One has to wonder though not just about the character of these embezzlers, but about their underlying personalities as well. Crooks are a dime a dozen, but good crooks, great crooks, at least from what I’ve seen seem to go on to bigger and better things. Especially the ones that were extremely flagrant, the ones whose stories every one of us knows, the ones that now operate in circles that involve movie stars, private planes, fast cars, and faster women. To me, I always wondered whether they were ever able to differentiate between right and wrong. And, for God’s sake, even psychopaths know the technical difference between right and wrong.
We can also be proud that Egypt hasn’t produced a shortage of such criminals. Even though, in the circles they operate now, they may be known as “shady”, but the people they interact with give them their legitimacy because of the amount of greenback they can put on the table.
And, yes, many Middle Eastern societies have failed in their duty to be moral societies, because they have not held the perpetrators of immeasurable graft responsible for the criminality they perpetrated. When a criminal is not held responsible for his crime, the consequences of letting certain people “free”, especially those criminals that plundered their home countries is that they will reinvent themselves, call themselves Americans, Brits, or Spaniards, and as some are doing today, send their kids back “home” as legitimate businessmen or women.
There is also the other staple of those that never left their home countries to begin with, so comfortable that they were above the law, or so secure in the knowledge that the acts they committed are long past being prosecutable, that they can begin to behave like legitimate businessmen today even though many wouldn’t even know how to spell the word commerce.
Our society too has difficulty interfacing with this criminality once it is redefined and legitimized.
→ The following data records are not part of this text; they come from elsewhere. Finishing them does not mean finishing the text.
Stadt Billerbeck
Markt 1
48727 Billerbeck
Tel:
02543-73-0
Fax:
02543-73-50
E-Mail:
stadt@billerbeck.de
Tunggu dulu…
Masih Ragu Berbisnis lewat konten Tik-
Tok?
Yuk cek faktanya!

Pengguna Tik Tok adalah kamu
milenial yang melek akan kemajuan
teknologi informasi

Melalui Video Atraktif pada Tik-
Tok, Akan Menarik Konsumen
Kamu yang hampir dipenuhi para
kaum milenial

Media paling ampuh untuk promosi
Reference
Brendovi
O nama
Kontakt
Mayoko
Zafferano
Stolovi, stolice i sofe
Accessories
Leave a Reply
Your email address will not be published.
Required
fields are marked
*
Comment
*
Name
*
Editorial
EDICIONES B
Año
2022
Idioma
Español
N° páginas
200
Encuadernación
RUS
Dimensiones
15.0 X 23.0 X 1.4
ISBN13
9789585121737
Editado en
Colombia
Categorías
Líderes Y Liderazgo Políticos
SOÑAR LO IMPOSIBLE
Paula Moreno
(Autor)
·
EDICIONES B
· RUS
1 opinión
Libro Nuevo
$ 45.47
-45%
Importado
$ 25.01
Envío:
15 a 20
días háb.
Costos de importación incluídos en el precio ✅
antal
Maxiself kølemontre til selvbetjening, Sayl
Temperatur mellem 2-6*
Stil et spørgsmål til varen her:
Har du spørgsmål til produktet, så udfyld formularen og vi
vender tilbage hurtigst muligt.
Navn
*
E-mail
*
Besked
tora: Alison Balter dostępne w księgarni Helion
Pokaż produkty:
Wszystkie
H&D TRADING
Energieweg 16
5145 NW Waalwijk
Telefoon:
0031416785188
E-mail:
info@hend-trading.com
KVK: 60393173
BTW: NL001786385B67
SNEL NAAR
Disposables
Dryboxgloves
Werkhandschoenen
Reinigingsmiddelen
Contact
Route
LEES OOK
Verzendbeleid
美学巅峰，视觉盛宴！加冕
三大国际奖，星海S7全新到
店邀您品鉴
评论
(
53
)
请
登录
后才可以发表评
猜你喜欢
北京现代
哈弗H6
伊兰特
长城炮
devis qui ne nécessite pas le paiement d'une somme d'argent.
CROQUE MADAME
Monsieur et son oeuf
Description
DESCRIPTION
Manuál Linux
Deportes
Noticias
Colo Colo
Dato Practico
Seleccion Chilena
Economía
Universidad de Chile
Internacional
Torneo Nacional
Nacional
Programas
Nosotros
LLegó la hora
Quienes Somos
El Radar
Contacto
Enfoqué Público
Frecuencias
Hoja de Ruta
One of my good friends called to tell me that I was invited to his daughter’s wedding, and who was the groom I asked? In hearing it was the son of one of these businessmen, I couldn’t hold back, I just remember saying “why?” His answer was they had fallen in love, and why should the son have to suffer as a result of his father’s wrong doing. I said nothing else and the wedding was said to have cost in excess of $10 million with world renowned musicians brought in from all over the World. My invitation to the wedding was written in gold leaf, and while I make no judgment on any other person than myself, the one conclusion that I drew from this was that one bad apple can spoil the bunch.
I don’t know about you, but in particular I’m sick of reading articles about these people with Egyptian roots that are being presented for everything they’re not. It all seems to diminish those legitimate Egyptians who worked hard for everything they have. The people with a sense of honor that never flinched when their integrity was challenged. Because the message these trumped up “success stories” are sending to our kids is that crime does pay, or it seems to have for a whole bunch of people.